Após a análise da comissão especial, o texto, se aprovado, seguirá para apreciação em plenário, onde precisará de quórum qualificado para ser votado. Essa tramitação em plenário pode se estender por meses, dependendo da pauta e do interesse político em torno da matéria.
Ação do Governo: Projeto de Lei com urgência constitucional
Diante da possibilidade de a tramitação da PEC se prolongar e considerando a pressão de setores da oposição para barrar a proposta, o presidente Luiz Inácio Lula da Silva agiu de forma proativa. Na semana passada, o Executivo enviou ao Congresso Nacional um Projeto de Lei (PL) com pedido de urgência constitucional. O objetivo deste PL é também acabar com a escala 6×1 e reduzir a jornada de trabalho de 44 para 40 horas semanais.
A urgência constitucional confere ao PL um rito acelerado. Ele precisa ser votado em até 45 dias no plenário da Câmara dos Deputados. Caso contrário, a matéria tranca a pauta, impedindo a votação de outros projetos.

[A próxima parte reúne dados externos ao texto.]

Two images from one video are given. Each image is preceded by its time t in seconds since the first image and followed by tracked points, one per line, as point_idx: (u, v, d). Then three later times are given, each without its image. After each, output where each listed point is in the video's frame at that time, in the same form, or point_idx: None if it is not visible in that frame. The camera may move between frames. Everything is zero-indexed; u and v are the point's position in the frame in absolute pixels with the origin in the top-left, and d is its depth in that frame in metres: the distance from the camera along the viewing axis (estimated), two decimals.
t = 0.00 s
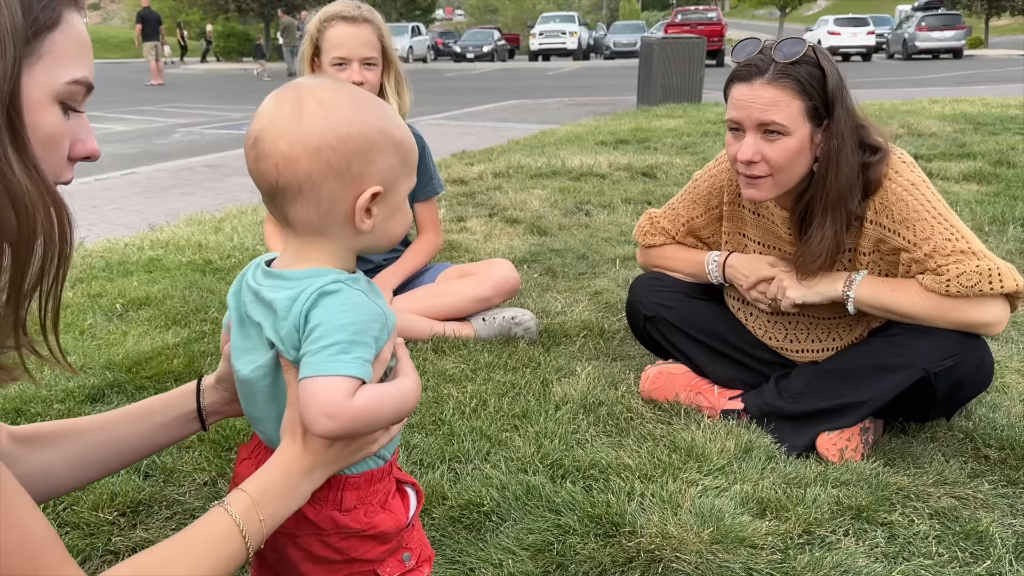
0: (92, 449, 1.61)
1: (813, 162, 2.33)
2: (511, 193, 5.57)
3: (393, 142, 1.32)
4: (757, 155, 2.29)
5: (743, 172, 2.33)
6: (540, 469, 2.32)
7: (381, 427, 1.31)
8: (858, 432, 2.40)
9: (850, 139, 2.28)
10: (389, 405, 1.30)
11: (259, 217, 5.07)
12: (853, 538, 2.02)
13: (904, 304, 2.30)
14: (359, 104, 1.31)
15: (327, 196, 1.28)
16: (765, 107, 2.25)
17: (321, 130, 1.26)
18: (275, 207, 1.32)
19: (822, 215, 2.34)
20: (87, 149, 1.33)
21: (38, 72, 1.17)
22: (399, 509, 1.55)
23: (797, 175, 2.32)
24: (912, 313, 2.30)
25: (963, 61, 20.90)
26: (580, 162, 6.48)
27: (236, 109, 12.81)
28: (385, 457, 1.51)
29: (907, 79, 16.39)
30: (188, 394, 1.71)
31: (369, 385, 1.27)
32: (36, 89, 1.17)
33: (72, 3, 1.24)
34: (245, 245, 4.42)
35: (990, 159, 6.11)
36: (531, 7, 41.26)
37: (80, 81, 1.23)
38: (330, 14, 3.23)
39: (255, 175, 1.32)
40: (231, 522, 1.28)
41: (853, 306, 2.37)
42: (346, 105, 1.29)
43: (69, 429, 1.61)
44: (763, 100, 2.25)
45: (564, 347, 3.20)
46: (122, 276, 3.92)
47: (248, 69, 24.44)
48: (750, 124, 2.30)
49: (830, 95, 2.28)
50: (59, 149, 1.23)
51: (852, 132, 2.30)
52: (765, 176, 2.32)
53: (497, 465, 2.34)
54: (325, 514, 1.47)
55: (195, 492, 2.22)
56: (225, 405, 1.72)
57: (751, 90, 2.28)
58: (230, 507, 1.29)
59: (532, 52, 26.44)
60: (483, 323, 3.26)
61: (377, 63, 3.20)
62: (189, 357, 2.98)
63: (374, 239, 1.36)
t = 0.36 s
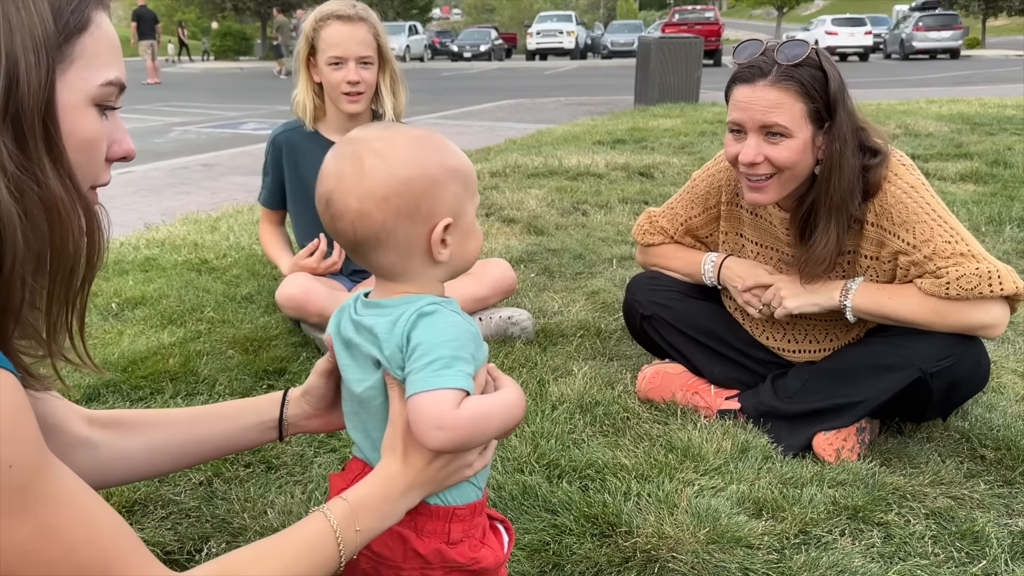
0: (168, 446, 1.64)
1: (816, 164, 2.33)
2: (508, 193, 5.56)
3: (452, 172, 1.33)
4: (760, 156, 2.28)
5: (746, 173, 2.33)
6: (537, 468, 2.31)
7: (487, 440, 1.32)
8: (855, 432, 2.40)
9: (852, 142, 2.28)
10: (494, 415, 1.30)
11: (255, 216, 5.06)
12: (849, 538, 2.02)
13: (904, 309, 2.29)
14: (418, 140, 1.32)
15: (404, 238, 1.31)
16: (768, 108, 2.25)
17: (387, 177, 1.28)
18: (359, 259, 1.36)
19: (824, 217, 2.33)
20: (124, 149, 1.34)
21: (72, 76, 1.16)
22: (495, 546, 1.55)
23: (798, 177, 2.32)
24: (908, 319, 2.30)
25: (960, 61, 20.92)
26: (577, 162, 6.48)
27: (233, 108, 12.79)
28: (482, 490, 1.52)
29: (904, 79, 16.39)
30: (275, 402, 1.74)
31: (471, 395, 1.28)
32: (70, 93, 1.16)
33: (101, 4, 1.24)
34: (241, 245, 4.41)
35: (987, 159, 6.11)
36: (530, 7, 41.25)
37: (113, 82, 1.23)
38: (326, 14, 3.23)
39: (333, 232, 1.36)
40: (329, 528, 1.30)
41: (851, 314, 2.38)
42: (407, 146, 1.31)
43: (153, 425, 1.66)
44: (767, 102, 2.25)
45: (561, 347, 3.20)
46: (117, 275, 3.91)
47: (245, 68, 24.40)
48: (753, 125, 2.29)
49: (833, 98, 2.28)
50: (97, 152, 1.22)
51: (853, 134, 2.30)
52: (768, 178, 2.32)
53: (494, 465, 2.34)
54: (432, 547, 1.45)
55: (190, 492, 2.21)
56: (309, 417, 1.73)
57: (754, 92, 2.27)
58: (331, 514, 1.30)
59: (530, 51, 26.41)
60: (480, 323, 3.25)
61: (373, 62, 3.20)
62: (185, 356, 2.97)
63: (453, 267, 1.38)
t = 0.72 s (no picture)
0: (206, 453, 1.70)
1: (819, 164, 2.33)
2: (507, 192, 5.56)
3: (558, 187, 1.46)
4: (765, 155, 2.29)
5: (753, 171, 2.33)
6: (535, 468, 2.32)
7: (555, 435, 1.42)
8: (853, 432, 2.40)
9: (856, 142, 2.28)
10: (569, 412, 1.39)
11: (255, 215, 5.05)
12: (847, 538, 2.02)
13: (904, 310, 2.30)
14: (537, 150, 1.46)
15: (499, 227, 1.40)
16: (775, 109, 2.25)
17: (507, 166, 1.40)
18: (443, 234, 1.43)
19: (827, 217, 2.33)
20: (204, 170, 1.37)
21: (172, 98, 1.19)
22: (509, 556, 1.59)
23: (801, 177, 2.32)
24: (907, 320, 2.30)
25: (959, 61, 20.91)
26: (577, 161, 6.47)
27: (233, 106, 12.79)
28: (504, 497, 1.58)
29: (904, 79, 16.38)
30: (306, 404, 1.81)
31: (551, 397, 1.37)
32: (170, 115, 1.19)
33: (199, 24, 1.25)
34: (240, 244, 4.41)
35: (987, 160, 6.11)
36: (530, 6, 41.24)
37: (204, 107, 1.26)
38: (326, 14, 3.22)
39: (428, 203, 1.43)
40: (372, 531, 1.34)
41: (850, 317, 2.38)
42: (529, 149, 1.44)
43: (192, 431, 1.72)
44: (774, 102, 2.25)
45: (560, 346, 3.20)
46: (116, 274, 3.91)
47: (245, 66, 24.39)
48: (759, 126, 2.30)
49: (837, 98, 2.28)
50: (185, 172, 1.25)
51: (856, 135, 2.30)
52: (775, 178, 2.33)
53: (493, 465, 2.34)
54: (444, 546, 1.52)
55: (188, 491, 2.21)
56: (338, 418, 1.77)
57: (761, 91, 2.27)
58: (374, 516, 1.35)
59: (529, 50, 26.38)
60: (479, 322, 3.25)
61: (375, 62, 3.21)
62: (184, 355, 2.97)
63: (524, 280, 1.46)
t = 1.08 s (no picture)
0: (92, 425, 1.62)
1: (822, 158, 2.33)
2: (510, 192, 5.56)
3: (423, 120, 1.39)
4: (767, 142, 2.28)
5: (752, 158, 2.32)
6: (536, 468, 2.32)
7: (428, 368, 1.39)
8: (856, 433, 2.40)
9: (859, 138, 2.30)
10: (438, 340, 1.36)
11: (257, 214, 5.06)
12: (849, 539, 2.02)
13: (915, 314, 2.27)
14: (401, 82, 1.38)
15: (357, 164, 1.34)
16: (778, 94, 2.26)
17: (361, 97, 1.33)
18: (301, 172, 1.38)
19: (830, 212, 2.32)
20: (120, 173, 1.31)
21: (97, 93, 1.17)
22: (379, 498, 1.57)
23: (803, 169, 2.31)
24: (914, 326, 2.29)
25: (962, 60, 20.88)
26: (579, 161, 6.46)
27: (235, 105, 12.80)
28: (375, 435, 1.56)
29: (907, 79, 16.34)
30: (182, 360, 1.74)
31: (411, 333, 1.33)
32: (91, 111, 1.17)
33: (138, 28, 1.25)
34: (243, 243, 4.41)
35: (990, 159, 6.10)
36: (532, 5, 41.21)
37: (127, 108, 1.23)
38: (328, 14, 3.22)
39: (283, 138, 1.38)
40: (251, 496, 1.30)
41: (856, 327, 2.36)
42: (387, 80, 1.36)
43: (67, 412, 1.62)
44: (776, 86, 2.27)
45: (562, 346, 3.20)
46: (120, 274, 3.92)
47: (247, 65, 24.41)
48: (761, 110, 2.30)
49: (843, 92, 2.30)
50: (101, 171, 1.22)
51: (861, 132, 2.32)
52: (772, 164, 2.31)
53: (494, 465, 2.34)
54: (305, 484, 1.50)
55: (191, 491, 2.22)
56: (216, 368, 1.72)
57: (767, 77, 2.29)
58: (247, 480, 1.30)
59: (531, 49, 26.36)
60: (481, 322, 3.26)
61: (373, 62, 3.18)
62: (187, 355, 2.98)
63: (390, 218, 1.41)
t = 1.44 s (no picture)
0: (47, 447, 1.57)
1: (835, 147, 2.33)
2: (515, 191, 5.56)
3: (263, 117, 1.41)
4: (779, 127, 2.28)
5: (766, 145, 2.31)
6: (543, 467, 2.31)
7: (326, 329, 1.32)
8: (863, 433, 2.39)
9: (870, 127, 2.30)
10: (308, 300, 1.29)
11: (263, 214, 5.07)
12: (857, 539, 2.01)
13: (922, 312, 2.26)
14: (233, 88, 1.41)
15: (207, 175, 1.37)
16: (789, 78, 2.26)
17: (191, 112, 1.36)
18: (164, 197, 1.41)
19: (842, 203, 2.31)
20: (44, 136, 1.27)
21: None
22: (384, 486, 1.54)
23: (817, 156, 2.30)
24: (920, 325, 2.27)
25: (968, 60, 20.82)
26: (585, 160, 6.46)
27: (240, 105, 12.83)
28: (363, 425, 1.53)
29: (912, 78, 16.30)
30: (146, 391, 1.71)
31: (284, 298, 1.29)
32: None
33: None
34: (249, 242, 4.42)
35: (997, 158, 6.08)
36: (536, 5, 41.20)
37: (40, 67, 1.19)
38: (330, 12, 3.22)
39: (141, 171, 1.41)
40: (214, 480, 1.27)
41: (862, 329, 2.35)
42: (218, 91, 1.38)
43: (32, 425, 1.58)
44: (787, 70, 2.26)
45: (568, 345, 3.19)
46: (127, 273, 3.93)
47: (252, 65, 24.45)
48: (774, 96, 2.29)
49: (852, 79, 2.30)
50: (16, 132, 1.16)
51: (872, 121, 2.32)
52: (789, 151, 2.30)
53: (500, 464, 2.33)
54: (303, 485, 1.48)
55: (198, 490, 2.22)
56: (182, 401, 1.70)
57: (776, 64, 2.29)
58: (210, 465, 1.28)
59: (536, 49, 26.35)
60: (487, 321, 3.26)
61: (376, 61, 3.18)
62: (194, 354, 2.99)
63: (262, 216, 1.44)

O presidente da Câmara, Arthur Lira, comentou sobre a iniciativa do governo, afirmando que, embora o envio de um PL com urgência seja uma prerrogativa do Executivo, a Câmara seguirá com a tramitação paralela da PEC. A PEC 221/2019 é fruto da unificação de propostas apresentadas anteriormente pelos deputados Reginaldo Lopes (PT-MG) e Erika Hilton (PSOL-RJ).

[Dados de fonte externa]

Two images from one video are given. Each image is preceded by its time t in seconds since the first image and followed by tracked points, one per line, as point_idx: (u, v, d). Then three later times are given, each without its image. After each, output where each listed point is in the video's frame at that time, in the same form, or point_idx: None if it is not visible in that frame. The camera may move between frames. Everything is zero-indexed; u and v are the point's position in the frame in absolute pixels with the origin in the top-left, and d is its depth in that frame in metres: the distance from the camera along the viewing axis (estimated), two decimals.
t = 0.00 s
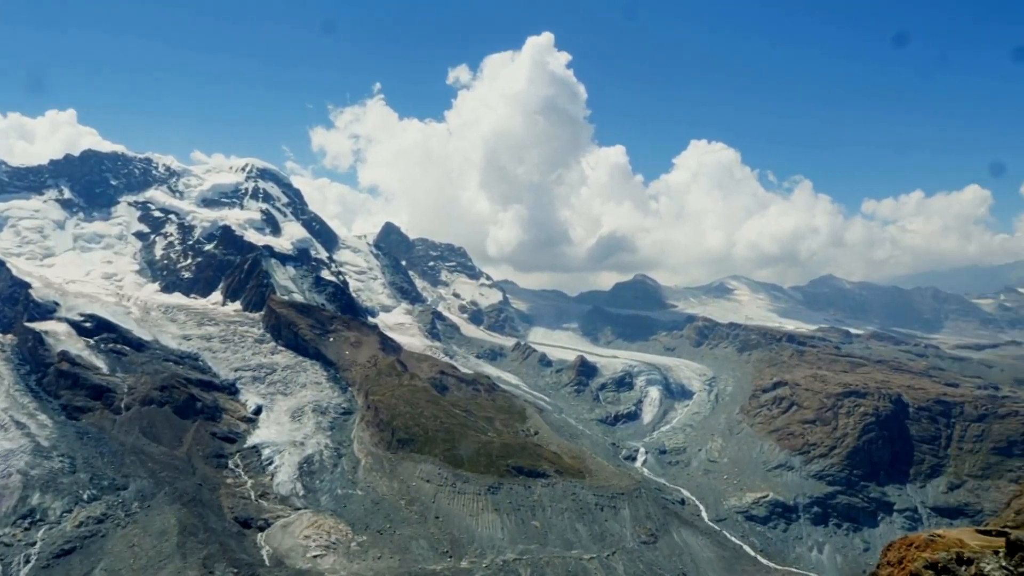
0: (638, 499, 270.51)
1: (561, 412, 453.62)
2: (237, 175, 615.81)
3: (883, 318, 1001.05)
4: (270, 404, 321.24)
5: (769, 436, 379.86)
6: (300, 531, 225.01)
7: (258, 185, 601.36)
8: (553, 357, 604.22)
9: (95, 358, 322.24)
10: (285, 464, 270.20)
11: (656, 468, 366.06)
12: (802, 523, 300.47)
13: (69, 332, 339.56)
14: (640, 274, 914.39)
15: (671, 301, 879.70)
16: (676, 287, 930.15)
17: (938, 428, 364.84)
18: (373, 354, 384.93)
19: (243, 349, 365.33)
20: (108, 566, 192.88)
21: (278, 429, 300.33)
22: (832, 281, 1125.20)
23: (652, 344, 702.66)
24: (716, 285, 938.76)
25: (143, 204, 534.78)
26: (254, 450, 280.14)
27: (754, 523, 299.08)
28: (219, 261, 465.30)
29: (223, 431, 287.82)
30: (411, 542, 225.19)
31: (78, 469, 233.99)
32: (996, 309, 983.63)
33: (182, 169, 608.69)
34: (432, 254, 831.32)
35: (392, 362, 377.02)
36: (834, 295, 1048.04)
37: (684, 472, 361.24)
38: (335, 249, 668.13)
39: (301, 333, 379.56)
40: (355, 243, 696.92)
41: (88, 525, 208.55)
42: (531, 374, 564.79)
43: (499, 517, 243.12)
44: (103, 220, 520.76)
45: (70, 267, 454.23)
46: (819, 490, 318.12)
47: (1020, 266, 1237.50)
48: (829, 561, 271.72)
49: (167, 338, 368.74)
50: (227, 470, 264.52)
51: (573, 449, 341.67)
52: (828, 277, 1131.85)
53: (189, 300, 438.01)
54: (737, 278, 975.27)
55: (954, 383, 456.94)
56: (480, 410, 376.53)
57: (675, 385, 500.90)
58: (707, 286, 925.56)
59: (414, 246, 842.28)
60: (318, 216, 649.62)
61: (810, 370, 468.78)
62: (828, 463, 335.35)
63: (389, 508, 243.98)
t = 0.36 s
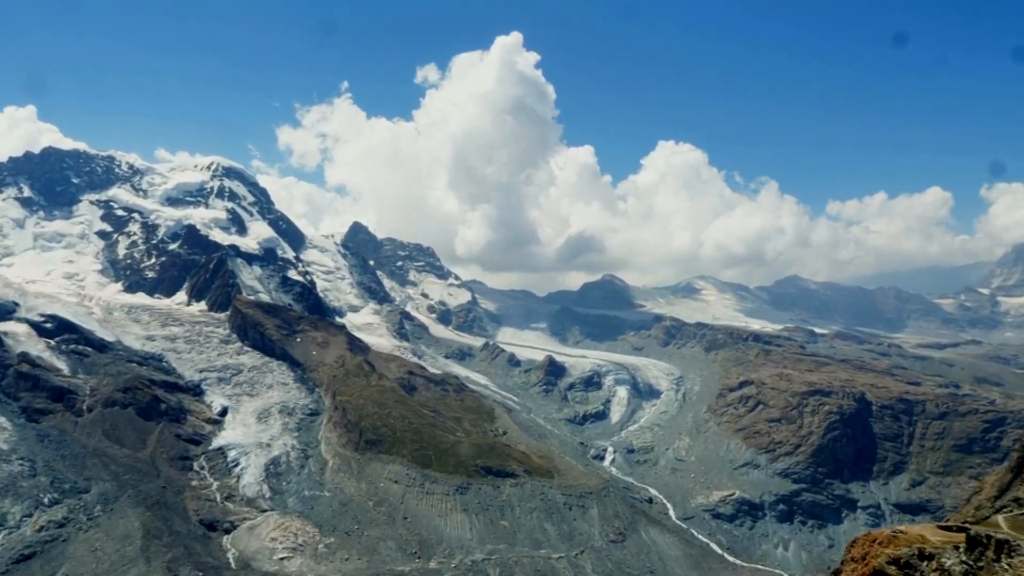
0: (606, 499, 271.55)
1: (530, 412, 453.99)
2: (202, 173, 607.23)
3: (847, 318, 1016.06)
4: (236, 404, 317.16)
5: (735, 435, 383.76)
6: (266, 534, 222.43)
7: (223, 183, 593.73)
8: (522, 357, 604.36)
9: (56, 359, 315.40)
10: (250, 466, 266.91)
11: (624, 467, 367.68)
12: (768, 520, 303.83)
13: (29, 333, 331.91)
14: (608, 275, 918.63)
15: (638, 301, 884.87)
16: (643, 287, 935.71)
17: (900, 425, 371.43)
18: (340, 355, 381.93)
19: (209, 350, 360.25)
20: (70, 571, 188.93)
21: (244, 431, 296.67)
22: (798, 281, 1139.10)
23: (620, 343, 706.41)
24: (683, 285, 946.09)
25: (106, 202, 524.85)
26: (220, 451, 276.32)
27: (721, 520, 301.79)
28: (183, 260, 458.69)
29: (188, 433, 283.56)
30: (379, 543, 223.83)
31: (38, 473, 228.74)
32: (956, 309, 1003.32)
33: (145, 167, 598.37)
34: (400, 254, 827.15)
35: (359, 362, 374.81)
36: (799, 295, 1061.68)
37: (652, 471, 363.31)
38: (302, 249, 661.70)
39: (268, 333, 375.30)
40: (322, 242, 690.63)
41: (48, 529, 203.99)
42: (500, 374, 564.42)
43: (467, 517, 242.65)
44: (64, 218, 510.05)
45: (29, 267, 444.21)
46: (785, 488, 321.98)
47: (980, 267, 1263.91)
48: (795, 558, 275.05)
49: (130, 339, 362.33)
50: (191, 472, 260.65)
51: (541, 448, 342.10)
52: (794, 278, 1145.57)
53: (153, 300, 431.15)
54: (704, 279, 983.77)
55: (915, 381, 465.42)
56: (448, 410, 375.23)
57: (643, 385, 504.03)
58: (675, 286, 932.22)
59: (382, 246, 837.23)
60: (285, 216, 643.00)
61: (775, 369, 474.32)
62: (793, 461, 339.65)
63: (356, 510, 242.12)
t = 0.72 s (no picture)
0: (573, 498, 271.99)
1: (497, 412, 453.42)
2: (165, 171, 597.21)
3: (810, 317, 1030.11)
4: (199, 406, 312.31)
5: (701, 434, 386.94)
6: (230, 537, 219.28)
7: (186, 182, 584.77)
8: (490, 357, 603.46)
9: (12, 360, 307.75)
10: (214, 468, 262.89)
11: (591, 466, 368.62)
12: (733, 518, 306.69)
13: None
14: (576, 275, 921.51)
15: (606, 301, 888.70)
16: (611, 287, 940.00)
17: (862, 423, 377.43)
18: (306, 355, 378.19)
19: (171, 351, 354.33)
20: None
21: (207, 432, 292.24)
22: (763, 282, 1152.02)
23: (587, 343, 708.51)
24: (650, 285, 952.13)
25: (65, 200, 513.79)
26: (182, 454, 271.73)
27: (687, 519, 303.84)
28: (145, 260, 450.89)
29: (149, 435, 278.47)
30: (345, 545, 221.87)
31: None
32: (917, 309, 1022.39)
33: (105, 164, 586.65)
34: (367, 254, 821.38)
35: (325, 362, 371.78)
36: (764, 295, 1074.28)
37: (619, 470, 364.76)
38: (267, 248, 654.04)
39: (231, 334, 370.14)
40: (287, 242, 683.05)
41: (4, 535, 198.71)
42: (467, 374, 562.82)
43: (434, 518, 241.68)
44: (21, 217, 498.11)
45: None
46: (750, 486, 325.17)
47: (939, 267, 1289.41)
48: (759, 555, 277.82)
49: (89, 340, 355.05)
50: (152, 475, 256.10)
51: (509, 448, 341.74)
52: (759, 278, 1158.86)
53: (114, 300, 423.18)
54: (671, 279, 991.23)
55: (877, 380, 473.24)
56: (415, 411, 373.08)
57: (610, 385, 506.28)
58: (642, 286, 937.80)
59: (348, 245, 830.58)
60: (249, 215, 634.99)
61: (740, 368, 479.15)
62: (758, 459, 343.26)
63: (323, 512, 239.72)
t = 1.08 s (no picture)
0: (544, 498, 272.33)
1: (468, 413, 452.41)
2: (131, 169, 587.48)
3: (779, 318, 1042.77)
4: (166, 407, 307.68)
5: (671, 433, 389.75)
6: (198, 539, 216.47)
7: (153, 180, 575.92)
8: (460, 358, 602.17)
9: None
10: (182, 470, 259.22)
11: (562, 466, 369.29)
12: (703, 517, 309.35)
13: None
14: (547, 275, 922.78)
15: (576, 301, 891.20)
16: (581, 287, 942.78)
17: (830, 422, 382.63)
18: (275, 356, 374.60)
19: (138, 352, 348.84)
20: None
21: (175, 434, 288.07)
22: (732, 282, 1163.30)
23: (558, 343, 710.00)
24: (620, 285, 956.48)
25: (28, 198, 502.65)
26: (150, 455, 267.36)
27: (657, 518, 305.73)
28: (111, 259, 443.51)
29: (116, 437, 273.72)
30: (315, 546, 220.10)
31: None
32: (882, 309, 1038.82)
33: (70, 162, 575.56)
34: (337, 253, 815.02)
35: (295, 363, 368.74)
36: (733, 296, 1084.37)
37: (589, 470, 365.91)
38: (236, 248, 646.33)
39: (200, 334, 365.36)
40: (256, 241, 675.47)
41: None
42: (438, 374, 561.24)
43: (404, 518, 240.78)
44: None
45: None
46: (719, 485, 328.00)
47: (904, 268, 1312.93)
48: (729, 553, 280.52)
49: (54, 340, 348.09)
50: (119, 477, 251.93)
51: (480, 448, 341.16)
52: (728, 278, 1169.91)
53: (80, 300, 415.76)
54: (641, 279, 996.69)
55: (844, 380, 480.12)
56: (385, 411, 371.02)
57: (581, 384, 507.67)
58: (612, 286, 942.25)
59: (318, 245, 823.24)
60: (218, 213, 627.14)
61: (710, 368, 483.36)
62: (727, 458, 346.37)
63: (292, 513, 237.50)
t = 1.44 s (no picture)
0: (515, 498, 272.46)
1: (439, 413, 451.17)
2: (97, 167, 577.35)
3: (748, 318, 1053.80)
4: (133, 408, 302.90)
5: (642, 432, 391.94)
6: (165, 542, 213.34)
7: (119, 178, 566.53)
8: (432, 358, 600.63)
9: None
10: (148, 472, 255.35)
11: (533, 466, 369.62)
12: (674, 516, 311.41)
13: None
14: (519, 275, 923.46)
15: (548, 300, 893.09)
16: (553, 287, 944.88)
17: (798, 421, 387.13)
18: (244, 357, 370.67)
19: (103, 352, 343.09)
20: None
21: (141, 435, 283.74)
22: (702, 282, 1172.88)
23: (530, 343, 710.90)
24: (592, 285, 960.13)
25: None
26: (115, 457, 262.87)
27: (628, 517, 307.12)
28: (76, 258, 435.93)
29: (80, 439, 268.72)
30: (284, 548, 218.05)
31: None
32: (849, 309, 1054.17)
33: (33, 159, 564.04)
34: (307, 253, 808.10)
35: (265, 363, 365.26)
36: (704, 296, 1093.33)
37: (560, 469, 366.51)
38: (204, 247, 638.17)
39: (167, 334, 360.10)
40: (225, 240, 667.09)
41: None
42: (410, 374, 559.10)
43: (375, 519, 239.48)
44: None
45: None
46: (689, 484, 330.20)
47: (870, 268, 1333.84)
48: (698, 552, 282.76)
49: (16, 340, 340.97)
50: (84, 480, 247.54)
51: (451, 449, 340.31)
52: (698, 278, 1179.88)
53: (43, 299, 408.03)
54: (613, 279, 1001.28)
55: (811, 379, 486.13)
56: (355, 411, 368.82)
57: (552, 384, 508.71)
58: (584, 286, 945.21)
59: (288, 244, 815.62)
60: (186, 212, 618.79)
61: (681, 368, 486.71)
62: (697, 457, 348.91)
63: (261, 514, 235.05)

Coordenação entre PEC e PL: Ministros explicam estratégia
O governo federal tem buscado alinhar as duas iniciativas, defendendo que o Projeto de Lei enviado pelo Executivo não compete diretamente com a PEC em tramitação na Câmara. O ministro do Trabalho e Emprego, Luiz Marinho, explicou a estratégia por trás dessa ação coordenada.
“Se a PEC for aprovada nesse prazo, evidentemente que o PL está prejudicado, não há mais necessidade. Mas o rito da PEC é mais demorado do que o PL. O PL vai avançar e pode ser que entre em vigor a redução de jornada de trabalho e depois se consolide por PEC para impedir eventuais aventureiros do futuro quererem aumentar a jornada como aconteceu na Argentina”, explicou Marinho.
A declaração do ministro Marinho evidencia a preocupação do governo em garantir a redução da jornada e a eliminação da escala 6×1, utilizando a força do PL com urgência para acelerar o processo, enquanto a PEC serviria como um mecanismo de consolidação e proteção a longo prazo contra futuras reversões.
Impacto da redução da jornada e o fim da escala 6×1
A potencial aprovação da PEC 221/2019 ou do PL do governo traria mudanças significativas para milhões de trabalhadores brasileiros. A escala 6×1 é amplamente utilizada em setores como comércio, serviços e indústria, e sua extinção impactaria diretamente a rotina de quem cumpre essa jornada.
A redução da jornada semanal de 44 para 36 horas, ou mesmo para 40 horas, também é uma demanda histórica de centrais sindicais e trabalhadores, que argumentam que isso pode gerar mais empregos e melhorar a qualidade de vida dos profissionais, com mais tempo para descanso, lazer e convívio familiar.
Por outro lado, setores empresariais expressam preocupações com os custos adicionais que a redução da jornada e a mudança nas escalas de trabalho poderiam gerar, especialmente para pequenas e médias empresas. O debate envolve, portanto, a busca por um equilíbrio entre os direitos dos trabalhadores e a sustentabilidade dos negócios.
A análise na CCJ nesta quarta-feira é um indicativo do andamento político do tema. A polarização entre a abordagem via PEC e via PL, somada às diferentes visões de setores da sociedade, torna o desfecho dessa discussão um dos pontos de atenção no cenário legislativo brasileiro atual.
A expectativa é que, com a retomada da análise na CCJ e a tramitação paralela do PL do governo, o debate sobre a jornada de trabalho e as escalas ganhe celeridade. O desfecho dessas iniciativas poderá redefinir as condições de trabalho para um grande contingente da força laboral do país nos próximos anos.